## RECORDS SUPPLIED
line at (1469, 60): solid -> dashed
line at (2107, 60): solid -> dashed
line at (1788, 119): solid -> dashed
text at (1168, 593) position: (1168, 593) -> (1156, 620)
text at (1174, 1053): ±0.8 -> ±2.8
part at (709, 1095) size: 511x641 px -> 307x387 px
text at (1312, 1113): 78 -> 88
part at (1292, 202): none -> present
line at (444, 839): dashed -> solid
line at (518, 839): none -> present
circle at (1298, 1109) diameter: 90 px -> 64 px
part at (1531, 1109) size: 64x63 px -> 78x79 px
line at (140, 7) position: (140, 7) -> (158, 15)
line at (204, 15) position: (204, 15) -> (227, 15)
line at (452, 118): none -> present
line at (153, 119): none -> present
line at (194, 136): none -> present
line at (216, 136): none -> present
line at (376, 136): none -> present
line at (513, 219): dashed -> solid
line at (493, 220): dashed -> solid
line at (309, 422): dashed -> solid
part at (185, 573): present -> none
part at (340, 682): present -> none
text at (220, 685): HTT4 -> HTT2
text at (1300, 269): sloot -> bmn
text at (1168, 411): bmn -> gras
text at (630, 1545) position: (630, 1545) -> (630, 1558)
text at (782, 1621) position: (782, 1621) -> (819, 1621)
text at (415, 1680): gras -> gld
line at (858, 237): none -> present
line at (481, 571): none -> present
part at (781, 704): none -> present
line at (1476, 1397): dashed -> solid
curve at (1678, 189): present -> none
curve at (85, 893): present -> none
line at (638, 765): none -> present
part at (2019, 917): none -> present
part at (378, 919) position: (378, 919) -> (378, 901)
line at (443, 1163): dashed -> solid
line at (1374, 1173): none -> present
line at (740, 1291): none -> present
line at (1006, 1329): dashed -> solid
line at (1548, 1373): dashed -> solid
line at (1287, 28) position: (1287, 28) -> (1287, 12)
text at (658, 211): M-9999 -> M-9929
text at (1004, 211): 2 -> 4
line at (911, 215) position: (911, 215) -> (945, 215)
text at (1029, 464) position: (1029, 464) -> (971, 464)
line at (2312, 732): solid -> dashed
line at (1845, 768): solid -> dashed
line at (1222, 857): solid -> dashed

## WHAT IS NEEDED
Recast all the entries above as a JSON list of strings, one string per line, leaving out any blank lines.

## ANSWER TO THIS TASK
[
  "line at (1469, 60): solid -> dashed",
  "line at (2107, 60): solid -> dashed",
  "line at (1788, 119): solid -> dashed",
  "text at (1168, 593) position: (1168, 593) -> (1156, 620)",
  "text at (1174, 1053): ±0.8 -> ±2.8",
  "part at (709, 1095) size: 511x641 px -> 307x387 px",
  "text at (1312, 1113): 78 -> 88",
  "part at (1292, 202): none -> present",
  "line at (444, 839): dashed -> solid",
  "line at (518, 839): none -> present",
  "circle at (1298, 1109) diameter: 90 px -> 64 px",
  "part at (1531, 1109) size: 64x63 px -> 78x79 px",
  "line at (140, 7) position: (140, 7) -> (158, 15)",
  "line at (204, 15) position: (204, 15) -> (227, 15)",
  "line at (452, 118): none -> present",
  "line at (153, 119): none -> present",
  "line at (194, 136): none -> present",
  "line at (216, 136): none -> present",
  "line at (376, 136): none -> present",
  "line at (513, 219): dashed -> solid",
  "line at (493, 220): dashed -> solid",
  "line at (309, 422): dashed -> solid",
  "part at (185, 573): present -> none",
  "part at (340, 682): present -> none",
  "text at (220, 685): HTT4 -> HTT2",
  "text at (1300, 269): sloot -> bmn",
  "text at (1168, 411): bmn -> gras",
  "text at (630, 1545) position: (630, 1545) -> (630, 1558)",
  "text at (782, 1621) position: (782, 1621) -> (819, 1621)",
  "text at (415, 1680): gras -> gld",
  "line at (858, 237): none -> present",
  "line at (481, 571): none -> present",
  "part at (781, 704): none -> present",
  "line at (1476, 1397): dashed -> solid",
  "curve at (1678, 189): present -> none",
  "curve at (85, 893): present -> none",
  "line at (638, 765): none -> present",
  "part at (2019, 917): none -> present",
  "part at (378, 919) position: (378, 919) -> (378, 901)",
  "line at (443, 1163): dashed -> solid",
  "line at (1374, 1173): none -> present",
  "line at (740, 1291): none -> present",
  "line at (1006, 1329): dashed -> solid",
  "line at (1548, 1373): dashed -> solid",
  "line at (1287, 28) position: (1287, 28) -> (1287, 12)",
  "text at (658, 211): M-9999 -> M-9929",
  "text at (1004, 211): 2 -> 4",
  "line at (911, 215) position: (911, 215) -> (945, 215)",
  "text at (1029, 464) position: (1029, 464) -> (971, 464)",
  "line at (2312, 732): solid -> dashed",
  "line at (1845, 768): solid -> dashed",
  "line at (1222, 857): solid -> dashed"
]